*** Input material Section Begins ***

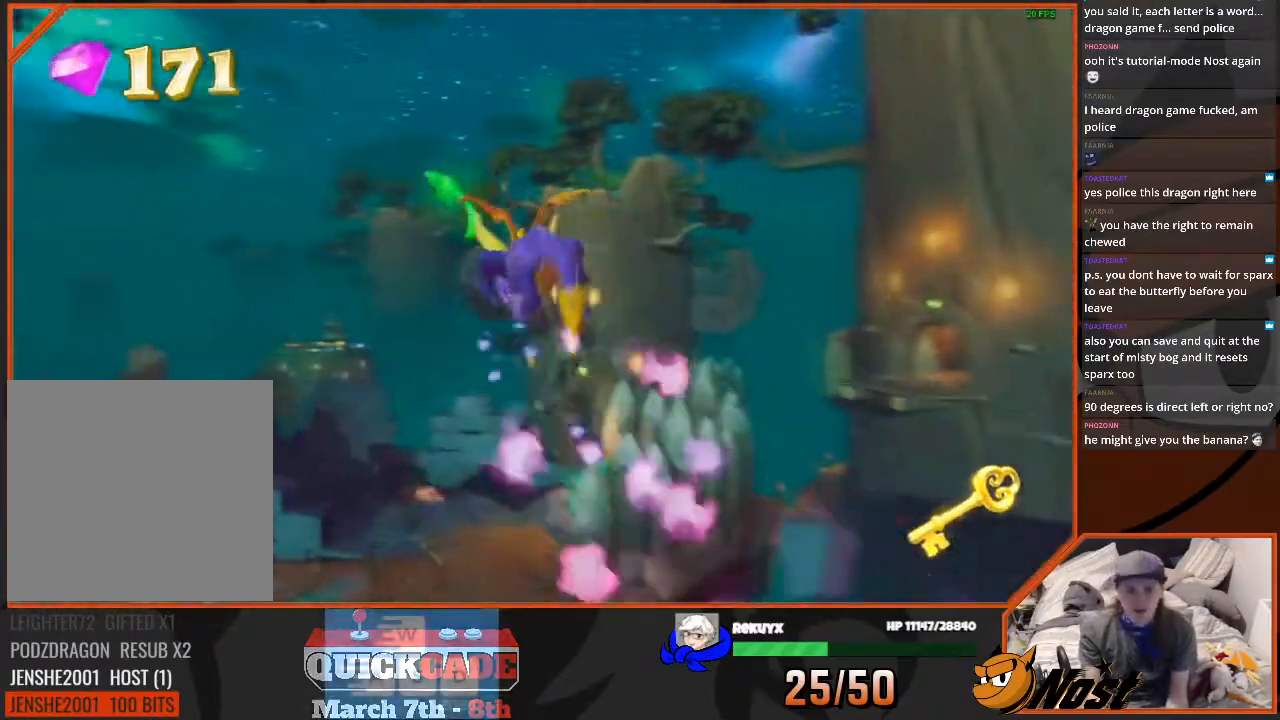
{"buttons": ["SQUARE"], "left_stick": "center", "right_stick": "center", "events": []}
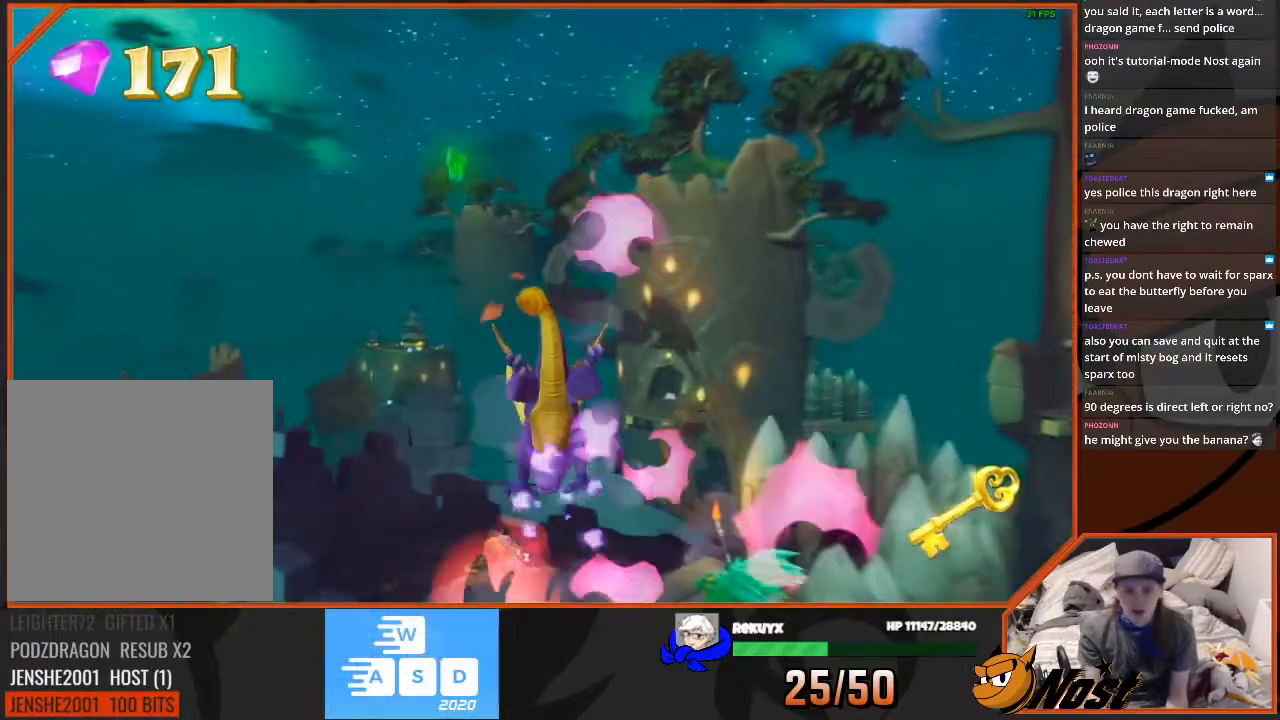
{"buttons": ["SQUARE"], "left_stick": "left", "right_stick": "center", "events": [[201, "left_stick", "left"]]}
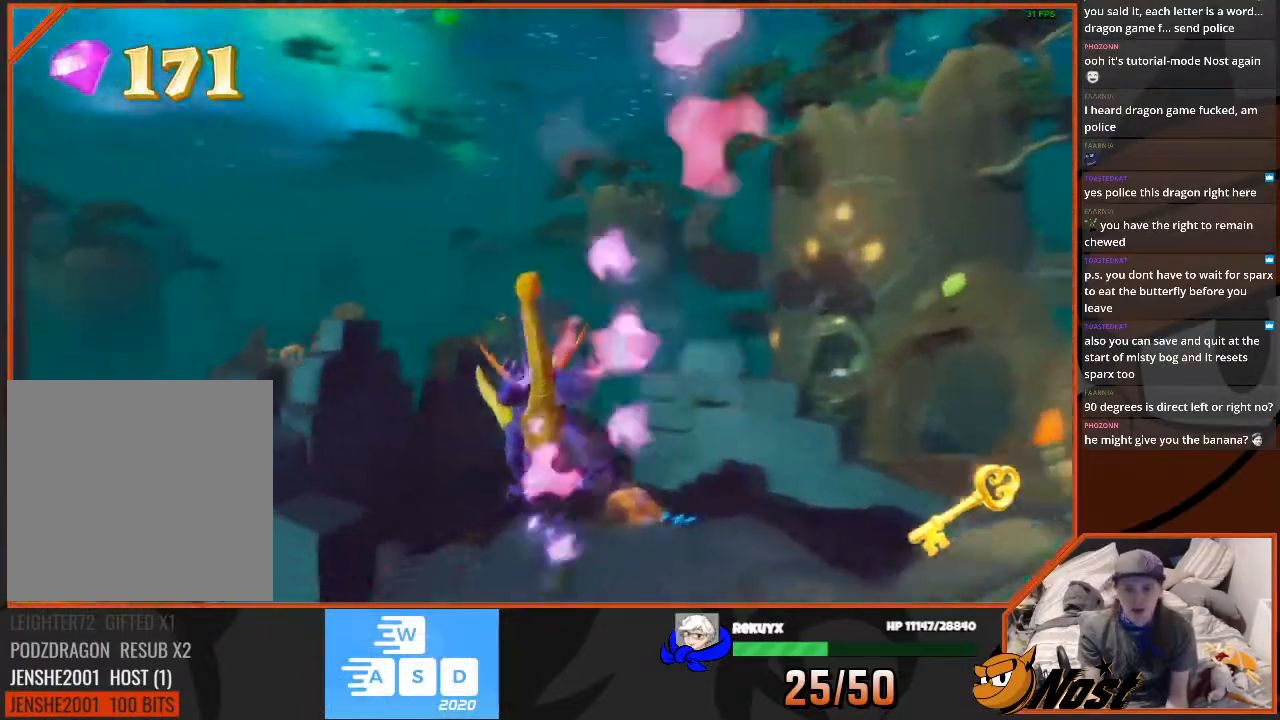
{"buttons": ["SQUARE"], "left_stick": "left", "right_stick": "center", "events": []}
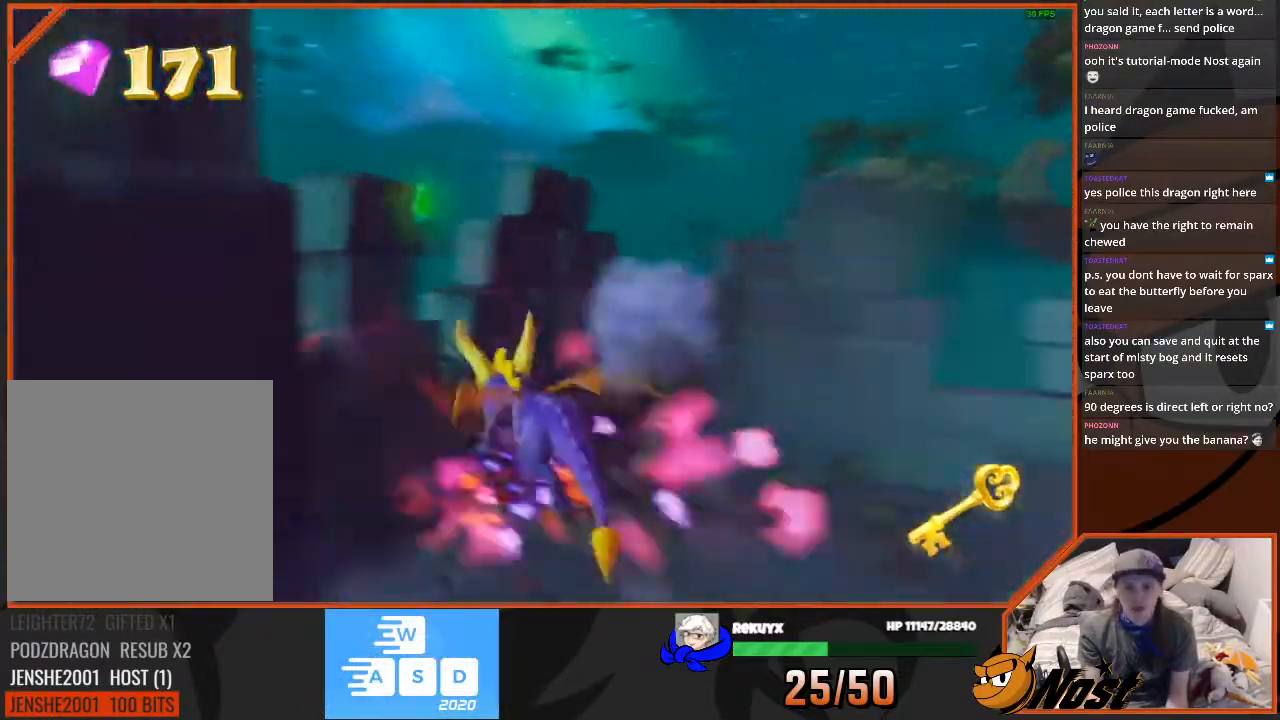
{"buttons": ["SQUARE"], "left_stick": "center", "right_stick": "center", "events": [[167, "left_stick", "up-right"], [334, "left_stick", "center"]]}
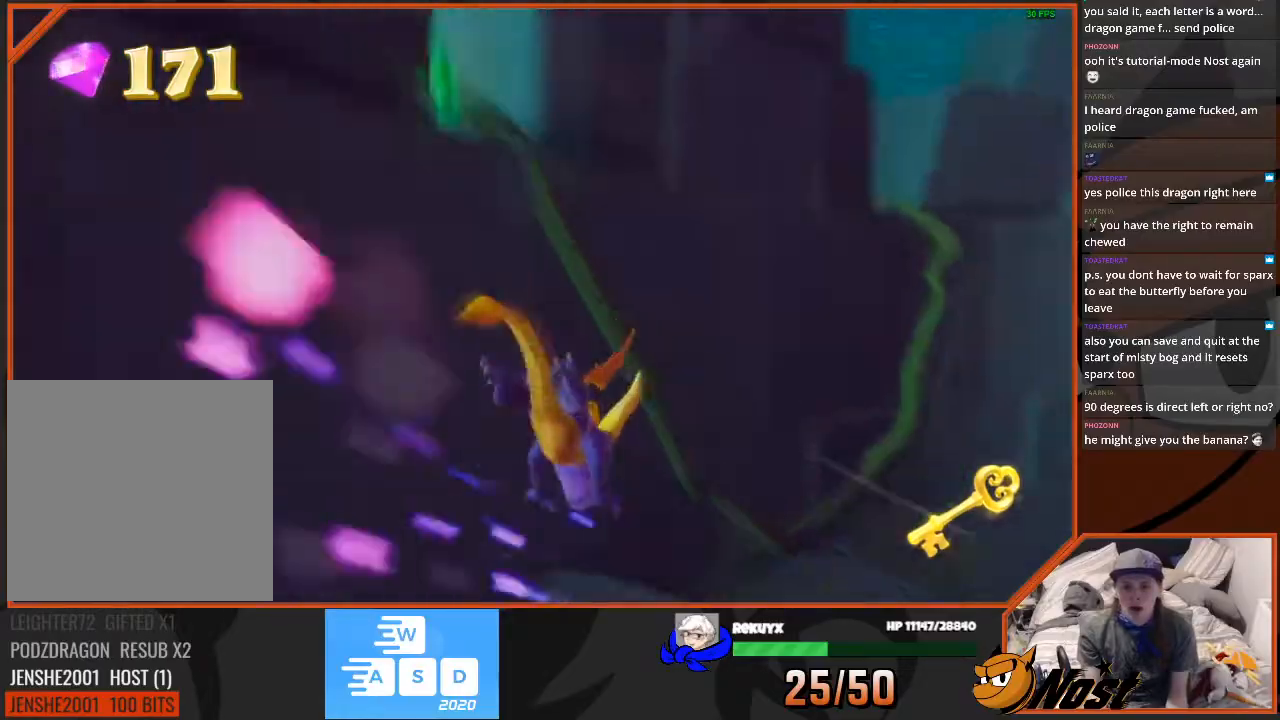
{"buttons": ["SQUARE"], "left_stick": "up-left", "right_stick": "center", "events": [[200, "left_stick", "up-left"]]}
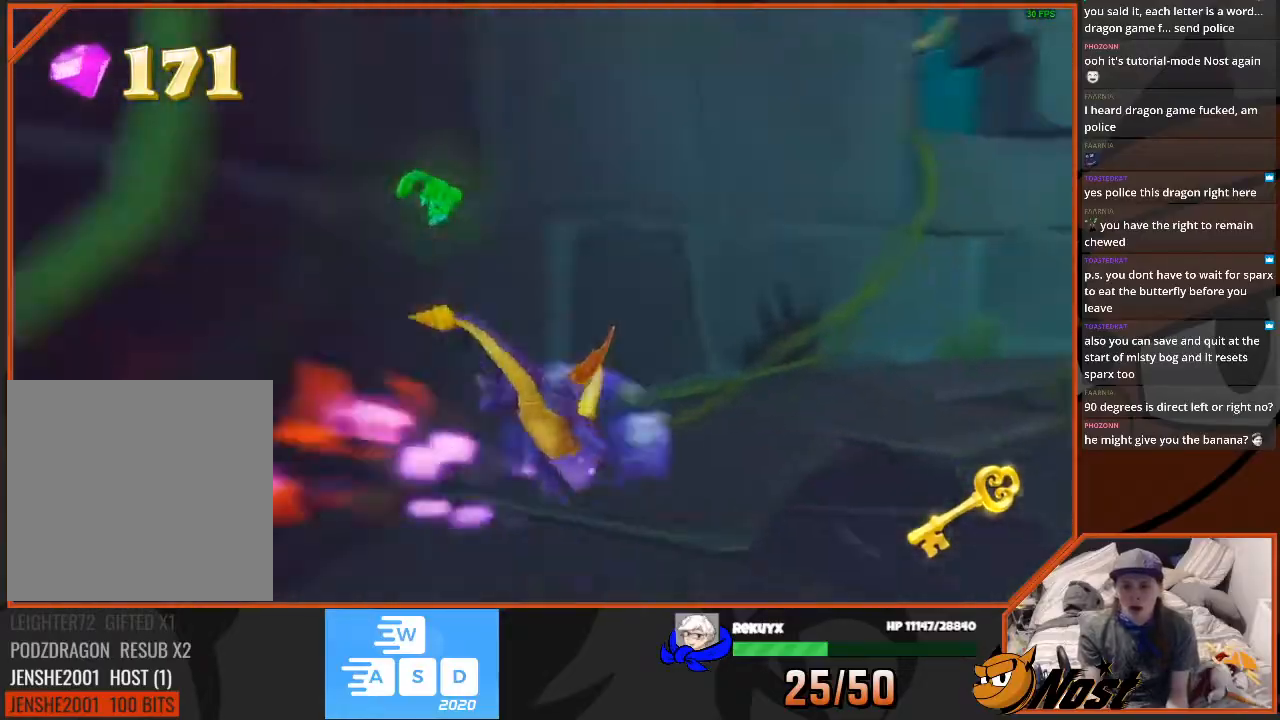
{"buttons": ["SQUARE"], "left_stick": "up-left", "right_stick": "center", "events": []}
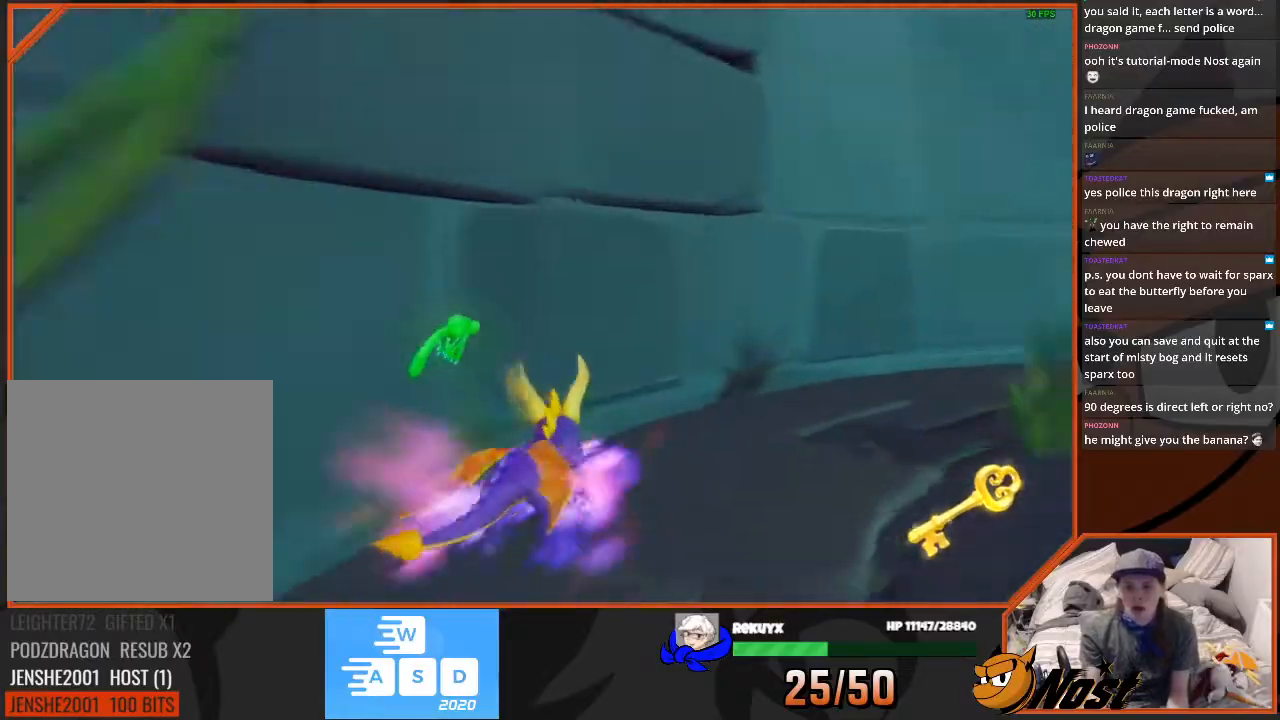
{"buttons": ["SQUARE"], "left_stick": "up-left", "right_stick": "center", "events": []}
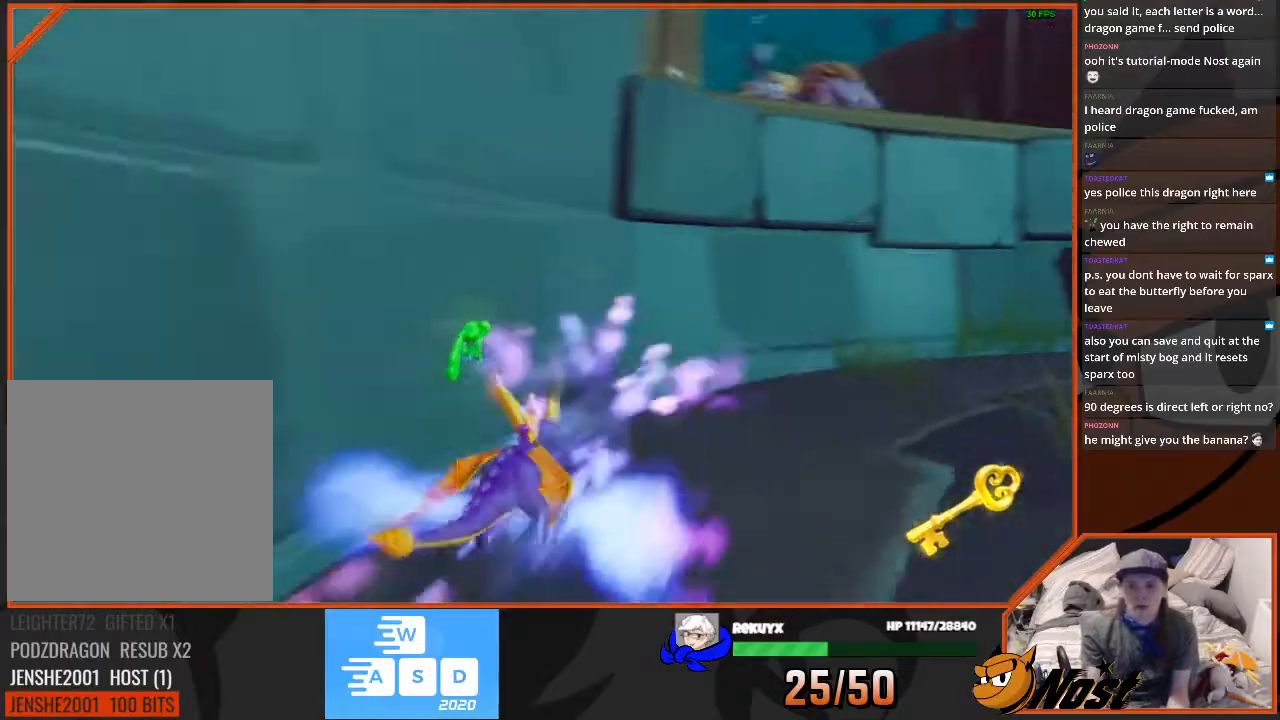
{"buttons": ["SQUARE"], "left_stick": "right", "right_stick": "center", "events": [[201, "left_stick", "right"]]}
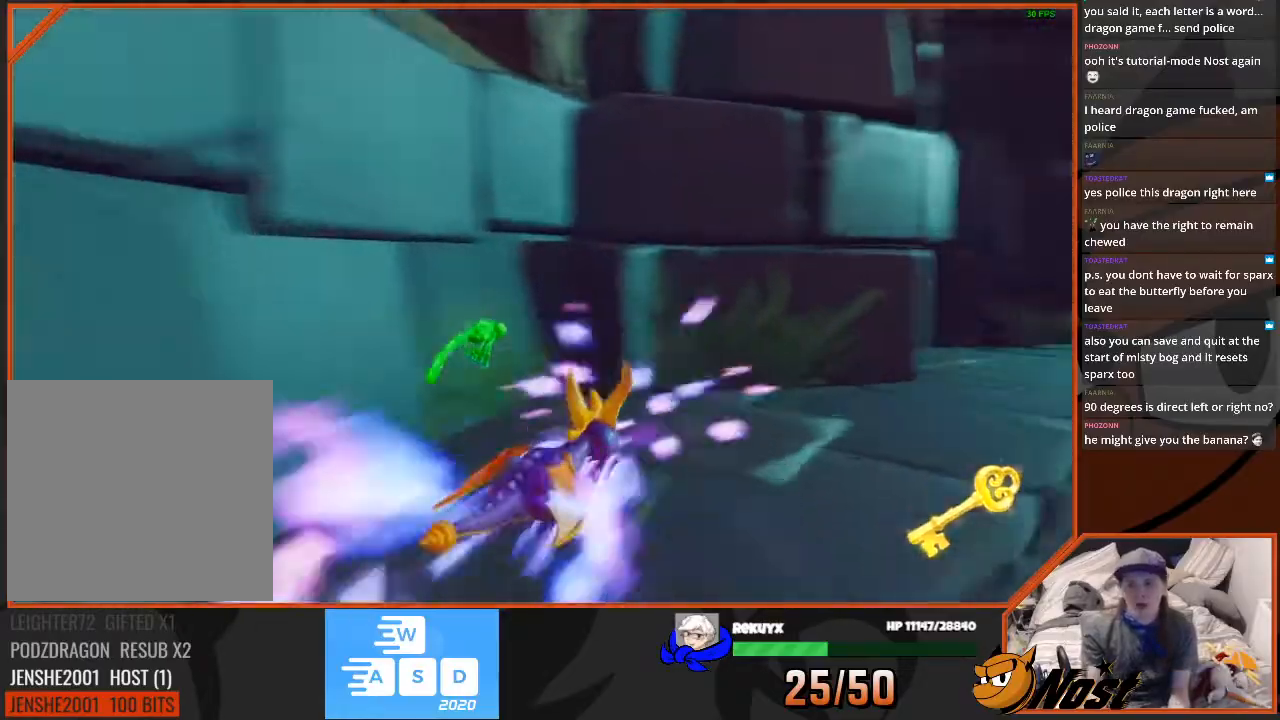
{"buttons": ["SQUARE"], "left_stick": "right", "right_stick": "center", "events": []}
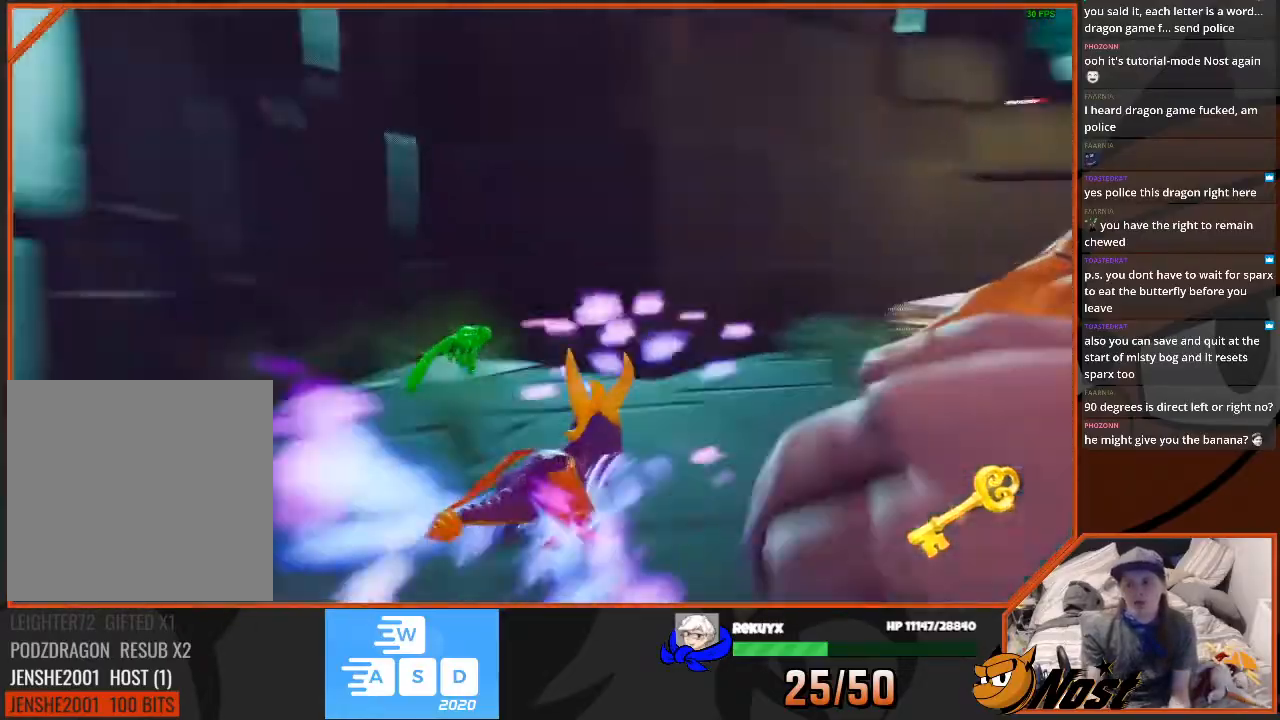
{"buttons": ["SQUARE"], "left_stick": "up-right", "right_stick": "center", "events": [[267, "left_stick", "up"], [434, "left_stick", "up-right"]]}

*** Input material Section Ends ***

▶ Work to complete
Give back each entry exactly as it appears, with no pictures.

▶ Solution to the exercise
{"buttons": ["SQUARE"], "left_stick": "center", "right_stick": "center", "events": []}
{"buttons": ["SQUARE"], "left_stick": "left", "right_stick": "center", "events": [[201, "left_stick", "left"]]}
{"buttons": ["SQUARE"], "left_stick": "left", "right_stick": "center", "events": []}
{"buttons": ["SQUARE"], "left_stick": "center", "right_stick": "center", "events": [[167, "left_stick", "up-right"], [334, "left_stick", "center"]]}
{"buttons": ["SQUARE"], "left_stick": "up-left", "right_stick": "center", "events": [[200, "left_stick", "up-left"]]}
{"buttons": ["SQUARE"], "left_stick": "up-left", "right_stick": "center", "events": []}
{"buttons": ["SQUARE"], "left_stick": "up-left", "right_stick": "center", "events": []}
{"buttons": ["SQUARE"], "left_stick": "right", "right_stick": "center", "events": [[201, "left_stick", "right"]]}
{"buttons": ["SQUARE"], "left_stick": "right", "right_stick": "center", "events": []}
{"buttons": ["SQUARE"], "left_stick": "up-right", "right_stick": "center", "events": [[267, "left_stick", "up"], [434, "left_stick", "up-right"]]}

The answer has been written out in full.